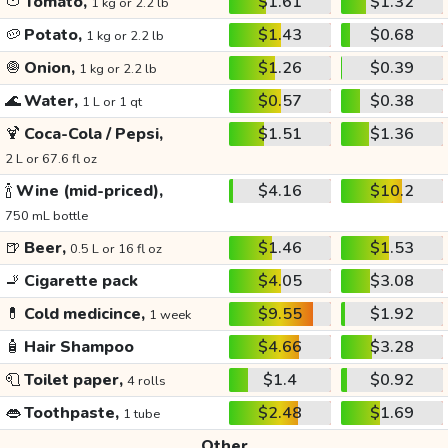
🍅
Tomato,
$1.61
$1.32
1 kg or 2.2 lb
🥔
Potato,
$1.43
$0.68
1 kg or 2.2 lb
🧅
Onion,
$1.26
$0.39
1 kg or 2.2 lb
🌊
Water,
$0.57
$0.38
1 L or 1 qt
🍹
Coca-Cola / Pepsi,
$1.51
$1.36
2 L or 67.6 fl oz
🍾
Wine (mid-priced),
$4.16
$10.2
750 mL bottle
🍺
Beer,
$1.46
$1.53
0.5 L or 16 fl oz
🚬
Cigarette pack
$4.05
$3.08
💊
Cold medicince,
$9.55
$1.92
1 week
🧴
Hair Shampoo
$4.66
$3.28
🧻
Toilet paper,
$1.4
$0.92
4 rolls
👄
Toothpaste,
$2.48
$1.69
1 tube
Other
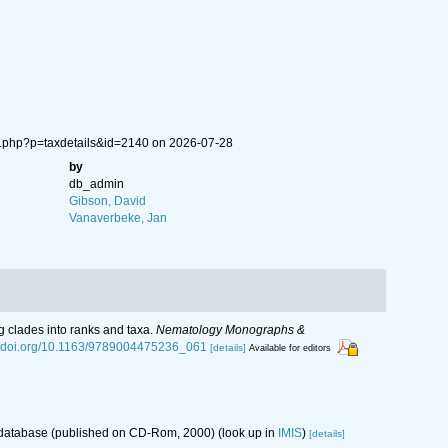
ia.php?p=taxdetails&id=2140 on 2026-07-28
by
db_admin
Gibson, David
Vanaverbeke, Jan
g clades into ranks and taxa.
Nematology Monographs &
://doi.org/10.1163/9789004475236_061
[details]
Available for editors
s database (published on CD-Rom, 2000)
(look up in
IMIS
)
[details]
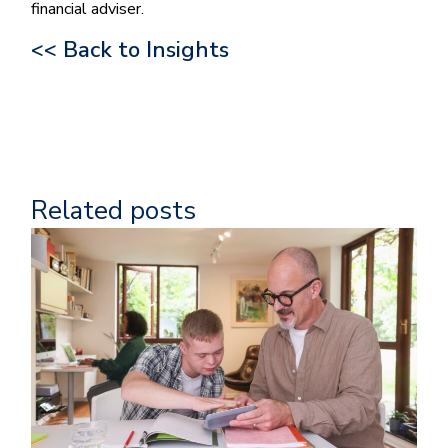
financial adviser.
<< Back to Insights
Related posts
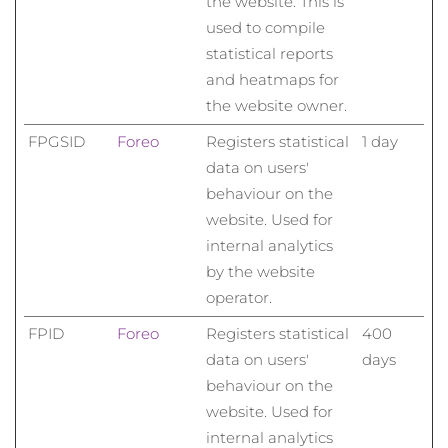
the website. This is
used to compile
statistical reports
and heatmaps for
the website owner.
FPGSID
Foreo
Registers statistical
1 day
data on users'
behaviour on the
website. Used for
internal analytics
by the website
operator.
FPID
Foreo
Registers statistical
400
data on users'
days
behaviour on the
website. Used for
internal analytics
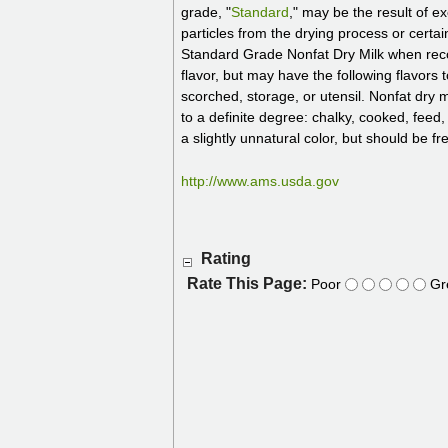
grade, "
Standard
," may be the result of 
particles from the drying process or certa
Standard Grade Nonfat Dry Milk when recons
flavor, but may have the following flavors t
scorched, storage, or utensil. Nonfat dry 
to a definite degree: chalky, cooked, feed,
a slightly unnatural color, but should be f
http://www.ams.usda.gov
Rating
Rate This Page:
Poor
Gr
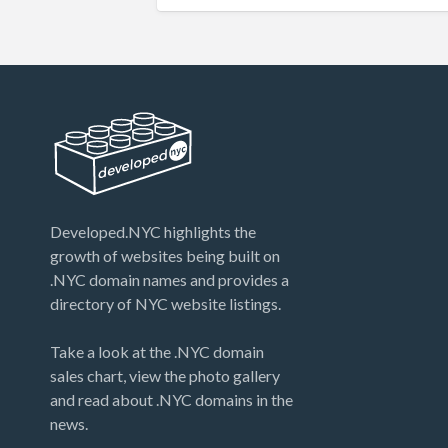
Developed.NYC highlights the
growth of websites being built on
.NYC domain names and provides a
directory of NYC website listings.
Take a look at the .NYC domain
sales chart, view the photo gallery
and read about .NYC domains in the
news.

┄┄┄┄┄┄┄┄┄┄┄┄┄┄┄┄┄┄┄┄

=== About this task ===
Exactly as written, restate the lines above from the opening line through the one holding "particles from the drying process or certa", omitting the pictures.

=== Response ===
🍅
Tomato,
$1.61
$1.32
1 kg or 2.2 lb
🥔
Potato,
$1.43
$0.68
1 kg or 2.2 lb
🧅
Onion,
$1.26
$0.39
1 kg or 2.2 lb
🌊
Water,
$0.57
$0.38
1 L or 1 qt
🍹
Coca-Cola / Pepsi,
$1.51
$1.36
2 L or 67.6 fl oz
🍾
Wine (mid-priced),
$4.16
$10.2
750 mL bottle
🍺
Beer,
$1.46
$1.53
0.5 L or 16 fl oz
🚬
Cigarette pack
$4.05
$3.08
💊
Cold medicince,
$9.55
$1.92
1 week
🧴
Hair Shampoo
$4.66
$3.28
🧻
Toilet paper,
$1.4
$0.92
4 rolls
👄
Toothpaste,
$2.48
$1.69
1 tube
Other
ia.php?p=taxdetails&id=2140 on 2026-07-28
by
db_admin
Gibson, David
Vanaverbeke, Jan
g clades into ranks and taxa.
Nematology Monographs &
://doi.org/10.1163/9789004475236_061
[details]
Available for editors
s database (published on CD-Rom, 2000)
(look up in
IMIS
)
[details]
financial adviser.
<< Back to Insights
Related posts
the website. This is
used to compile
statistical reports
and heatmaps for
the website owner.
FPGSID
Foreo
Registers statistical
1 day
data on users'
behaviour on the
website. Used for
internal analytics
by the website
operator.
FPID
Foreo
Registers statistical
400
data on users'
days
behaviour on the
website. Used for
internal analytics
grade, "
Standard
," may be the result of 
particles from the drying process or certa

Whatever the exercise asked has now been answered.